Material for this task
'''

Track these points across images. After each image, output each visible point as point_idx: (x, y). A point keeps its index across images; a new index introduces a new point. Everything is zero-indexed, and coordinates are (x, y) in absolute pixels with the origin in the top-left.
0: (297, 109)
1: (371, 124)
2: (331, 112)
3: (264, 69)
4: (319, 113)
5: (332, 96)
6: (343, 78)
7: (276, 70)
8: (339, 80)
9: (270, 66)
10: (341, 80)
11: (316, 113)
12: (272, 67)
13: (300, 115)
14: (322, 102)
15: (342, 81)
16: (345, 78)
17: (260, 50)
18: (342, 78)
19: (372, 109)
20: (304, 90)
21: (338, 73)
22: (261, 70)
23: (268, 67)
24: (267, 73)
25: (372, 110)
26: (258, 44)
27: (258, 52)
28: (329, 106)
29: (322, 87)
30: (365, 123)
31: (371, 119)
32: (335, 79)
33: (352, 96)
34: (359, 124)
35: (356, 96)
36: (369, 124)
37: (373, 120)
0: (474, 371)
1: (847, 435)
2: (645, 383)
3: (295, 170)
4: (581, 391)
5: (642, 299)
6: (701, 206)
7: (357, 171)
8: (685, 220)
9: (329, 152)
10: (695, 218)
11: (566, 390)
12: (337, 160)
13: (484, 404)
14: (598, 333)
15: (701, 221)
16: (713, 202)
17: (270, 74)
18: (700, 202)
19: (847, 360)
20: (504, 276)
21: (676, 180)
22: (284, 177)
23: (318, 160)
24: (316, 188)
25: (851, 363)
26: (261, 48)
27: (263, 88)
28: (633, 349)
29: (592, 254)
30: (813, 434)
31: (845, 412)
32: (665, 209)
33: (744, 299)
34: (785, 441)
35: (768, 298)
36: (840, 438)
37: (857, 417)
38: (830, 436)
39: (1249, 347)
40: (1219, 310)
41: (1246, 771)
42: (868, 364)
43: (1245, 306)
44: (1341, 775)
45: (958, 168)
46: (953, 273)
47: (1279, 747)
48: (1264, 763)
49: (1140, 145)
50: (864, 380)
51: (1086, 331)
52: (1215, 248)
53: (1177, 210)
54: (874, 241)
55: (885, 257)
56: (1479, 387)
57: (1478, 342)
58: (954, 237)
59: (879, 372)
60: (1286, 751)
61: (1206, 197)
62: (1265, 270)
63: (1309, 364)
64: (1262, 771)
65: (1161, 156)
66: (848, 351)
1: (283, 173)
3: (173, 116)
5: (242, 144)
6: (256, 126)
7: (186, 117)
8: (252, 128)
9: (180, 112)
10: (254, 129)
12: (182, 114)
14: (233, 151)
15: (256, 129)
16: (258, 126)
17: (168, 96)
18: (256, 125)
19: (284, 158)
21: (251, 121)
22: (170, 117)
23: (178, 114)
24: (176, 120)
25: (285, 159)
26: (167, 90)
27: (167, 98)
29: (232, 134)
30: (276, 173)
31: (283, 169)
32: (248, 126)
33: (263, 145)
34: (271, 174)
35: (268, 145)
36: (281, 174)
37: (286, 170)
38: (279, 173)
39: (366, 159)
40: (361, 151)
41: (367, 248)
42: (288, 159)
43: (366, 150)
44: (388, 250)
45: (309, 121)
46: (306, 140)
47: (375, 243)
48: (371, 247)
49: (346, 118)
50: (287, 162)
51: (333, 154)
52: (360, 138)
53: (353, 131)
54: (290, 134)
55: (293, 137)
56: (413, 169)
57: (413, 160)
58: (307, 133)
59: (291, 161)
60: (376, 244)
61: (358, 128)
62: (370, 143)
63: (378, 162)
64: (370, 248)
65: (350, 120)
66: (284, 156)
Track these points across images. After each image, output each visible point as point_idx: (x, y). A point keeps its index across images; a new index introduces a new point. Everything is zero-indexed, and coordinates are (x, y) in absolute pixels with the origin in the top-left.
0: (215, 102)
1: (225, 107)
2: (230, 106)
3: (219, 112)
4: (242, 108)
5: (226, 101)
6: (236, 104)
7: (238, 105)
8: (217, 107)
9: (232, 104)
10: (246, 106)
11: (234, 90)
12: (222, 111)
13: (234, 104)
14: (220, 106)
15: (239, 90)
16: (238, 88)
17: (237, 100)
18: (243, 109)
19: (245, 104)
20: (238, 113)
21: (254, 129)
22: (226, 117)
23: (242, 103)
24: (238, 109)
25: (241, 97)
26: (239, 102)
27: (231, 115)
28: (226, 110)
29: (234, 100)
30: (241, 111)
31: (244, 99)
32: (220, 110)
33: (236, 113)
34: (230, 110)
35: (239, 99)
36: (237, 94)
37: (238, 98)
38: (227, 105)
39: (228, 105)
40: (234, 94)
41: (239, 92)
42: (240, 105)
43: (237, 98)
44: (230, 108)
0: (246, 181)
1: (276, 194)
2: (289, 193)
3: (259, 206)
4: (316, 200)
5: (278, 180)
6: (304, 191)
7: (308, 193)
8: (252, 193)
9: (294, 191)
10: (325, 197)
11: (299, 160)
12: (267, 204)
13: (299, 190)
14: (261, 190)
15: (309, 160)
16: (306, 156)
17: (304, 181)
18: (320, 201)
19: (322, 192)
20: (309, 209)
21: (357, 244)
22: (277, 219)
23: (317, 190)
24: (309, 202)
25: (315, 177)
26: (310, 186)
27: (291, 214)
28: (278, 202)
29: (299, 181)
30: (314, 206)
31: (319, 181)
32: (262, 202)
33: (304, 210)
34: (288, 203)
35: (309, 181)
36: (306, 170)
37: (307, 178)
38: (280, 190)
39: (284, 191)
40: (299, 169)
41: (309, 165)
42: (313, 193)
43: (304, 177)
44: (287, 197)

'''

Aim of the exercise
Please arrange the material above as a JSON list of strings, one string per line, leaving out blank lines.

Response below
[
  "Track these points across images. After each image, output each visible point as point_idx: (x, y). A point keeps its index across images; a new index introduces a new point. Everything is zero-indexed, and coordinates are (x, y) in absolute pixels with the origin in the top-left.",
  "0: (297, 109)",
  "1: (371, 124)",
  "2: (331, 112)",
  "3: (264, 69)",
  "4: (319, 113)",
  "5: (332, 96)",
  "6: (343, 78)",
  "7: (276, 70)",
  "8: (339, 80)",
  "9: (270, 66)",
  "10: (341, 80)",
  "11: (316, 113)",
  "12: (272, 67)",
  "13: (300, 115)",
  "14: (322, 102)",
  "15: (342, 81)",
  "16: (345, 78)",
  "17: (260, 50)",
  "18: (342, 78)",
  "19: (372, 109)",
  "20: (304, 90)",
  "21: (338, 73)",
  "22: (261, 70)",
  "23: (268, 67)",
  "24: (267, 73)",
  "25: (372, 110)",
  "26: (258, 44)",
  "27: (258, 52)",
  "28: (329, 106)",
  "29: (322, 87)",
  "30: (365, 123)",
  "31: (371, 119)",
  "32: (335, 79)",
  "33: (352, 96)",
  "34: (359, 124)",
  "35: (356, 96)",
  "36: (369, 124)",
  "37: (373, 120)",
  "0: (474, 371)",
  "1: (847, 435)",
  "2: (645, 383)",
  "3: (295, 170)",
  "4: (581, 391)",
  "5: (642, 299)",
  "6: (701, 206)",
  "7: (357, 171)",
  "8: (685, 220)",
  "9: (329, 152)",
  "10: (695, 218)",
  "11: (566, 390)",
  "12: (337, 160)",
  "13: (484, 404)",
  "14: (598, 333)",
  "15: (701, 221)",
  "16: (713, 202)",
  "17: (270, 74)",
  "18: (700, 202)",
  "19: (847, 360)",
  "20: (504, 276)",
  "21: (676, 180)",
  "22: (284, 177)",
  "23: (318, 160)",
  "24: (316, 188)",
  "25: (851, 363)",
  "26: (261, 48)",
  "27: (263, 88)",
  "28: (633, 349)",
  "29: (592, 254)",
  "30: (813, 434)",
  "31: (845, 412)",
  "32: (665, 209)",
  "33: (744, 299)",
  "34: (785, 441)",
  "35: (768, 298)",
  "36: (840, 438)",
  "37: (857, 417)",
  "38: (830, 436)",
  "39: (1249, 347)",
  "40: (1219, 310)",
  "41: (1246, 771)",
  "42: (868, 364)",
  "43: (1245, 306)",
  "44: (1341, 775)",
  "45: (958, 168)",
  "46: (953, 273)",
  "47: (1279, 747)",
  "48: (1264, 763)",
  "49: (1140, 145)",
  "50: (864, 380)",
  "51: (1086, 331)",
  "52: (1215, 248)",
  "53: (1177, 210)",
  "54: (874, 241)",
  "55: (885, 257)",
  "56: (1479, 387)",
  "57: (1478, 342)",
  "58: (954, 237)",
  "59: (879, 372)",
  "60: (1286, 751)",
  "61: (1206, 197)",
  "62: (1265, 270)",
  "63: (1309, 364)",
  "64: (1262, 771)",
  "65: (1161, 156)",
  "66: (848, 351)",
  "1: (283, 173)",
  "3: (173, 116)",
  "5: (242, 144)",
  "6: (256, 126)",
  "7: (186, 117)",
  "8: (252, 128)",
  "9: (180, 112)",
  "10: (254, 129)",
  "12: (182, 114)",
  "14: (233, 151)",
  "15: (256, 129)",
  "16: (258, 126)",
  "17: (168, 96)",
  "18: (256, 125)",
  "19: (284, 158)",
  "21: (251, 121)",
  "22: (170, 117)",
  "23: (178, 114)",
  "24: (176, 120)",
  "25: (285, 159)",
  "26: (167, 90)",
  "27: (167, 98)",
  "29: (232, 134)",
  "30: (276, 173)",
  "31: (283, 169)",
  "32: (248, 126)",
  "33: (263, 145)",
  "34: (271, 174)",
  "35: (268, 145)",
  "36: (281, 174)",
  "37: (286, 170)",
  "38: (279, 173)",
  "39: (366, 159)",
  "40: (361, 151)",
  "41: (367, 248)",
  "42: (288, 159)",
  "43: (366, 150)",
  "44: (388, 250)",
  "45: (309, 121)",
  "46: (306, 140)",
  "47: (375, 243)",
  "48: (371, 247)",
  "49: (346, 118)",
  "50: (287, 162)",
  "51: (333, 154)",
  "52: (360, 138)",
  "53: (353, 131)",
  "54: (290, 134)",
  "55: (293, 137)",
  "56: (413, 169)",
  "57: (413, 160)",
  "58: (307, 133)",
  "59: (291, 161)",
  "60: (376, 244)",
  "61: (358, 128)",
  "62: (370, 143)",
  "63: (378, 162)",
  "64: (370, 248)",
  "65: (350, 120)",
  "66: (284, 156)",
  "Track these points across images. After each image, output each visible point as point_idx: (x, y). A point keeps its index across images; a new index introduces a new point. Everything is zero-indexed, and coordinates are (x, y) in absolute pixels with the origin in the top-left.",
  "0: (215, 102)",
  "1: (225, 107)",
  "2: (230, 106)",
  "3: (219, 112)",
  "4: (242, 108)",
  "5: (226, 101)",
  "6: (236, 104)",
  "7: (238, 105)",
  "8: (217, 107)",
  "9: (232, 104)",
  "10: (246, 106)",
  "11: (234, 90)",
  "12: (222, 111)",
  "13: (234, 104)",
  "14: (220, 106)",
  "15: (239, 90)",
  "16: (238, 88)",
  "17: (237, 100)",
  "18: (243, 109)",
  "19: (245, 104)",
  "20: (238, 113)",
  "21: (254, 129)",
  "22: (226, 117)",
  "23: (242, 103)",
  "24: (238, 109)",
  "25: (241, 97)",
  "26: (239, 102)",
  "27: (231, 115)",
  "28: (226, 110)",
  "29: (234, 100)",
  "30: (241, 111)",
  "31: (244, 99)",
  "32: (220, 110)",
  "33: (236, 113)",
  "34: (230, 110)",
  "35: (239, 99)",
  "36: (237, 94)",
  "37: (238, 98)",
  "38: (227, 105)",
  "39: (228, 105)",
  "40: (234, 94)",
  "41: (239, 92)",
  "42: (240, 105)",
  "43: (237, 98)",
  "44: (230, 108)",
  "0: (246, 181)",
  "1: (276, 194)",
  "2: (289, 193)",
  "3: (259, 206)",
  "4: (316, 200)",
  "5: (278, 180)",
  "6: (304, 191)",
  "7: (308, 193)",
  "8: (252, 193)",
  "9: (294, 191)",
  "10: (325, 197)",
  "11: (299, 160)",
  "12: (267, 204)",
  "13: (299, 190)",
  "14: (261, 190)",
  "15: (309, 160)",
  "16: (306, 156)",
  "17: (304, 181)",
  "18: (320, 201)",
  "19: (322, 192)",
  "20: (309, 209)",
  "21: (357, 244)",
  "22: (277, 219)",
  "23: (317, 190)",
  "24: (309, 202)",
  "25: (315, 177)",
  "26: (310, 186)",
  "27: (291, 214)",
  "28: (278, 202)",
  "29: (299, 181)",
  "30: (314, 206)",
  "31: (319, 181)",
  "32: (262, 202)",
  "33: (304, 210)",
  "34: (288, 203)",
  "35: (309, 181)",
  "36: (306, 170)",
  "37: (307, 178)",
  "38: (280, 190)",
  "39: (284, 191)",
  "40: (299, 169)",
  "41: (309, 165)",
  "42: (313, 193)",
  "43: (304, 177)",
  "44: (287, 197)"
]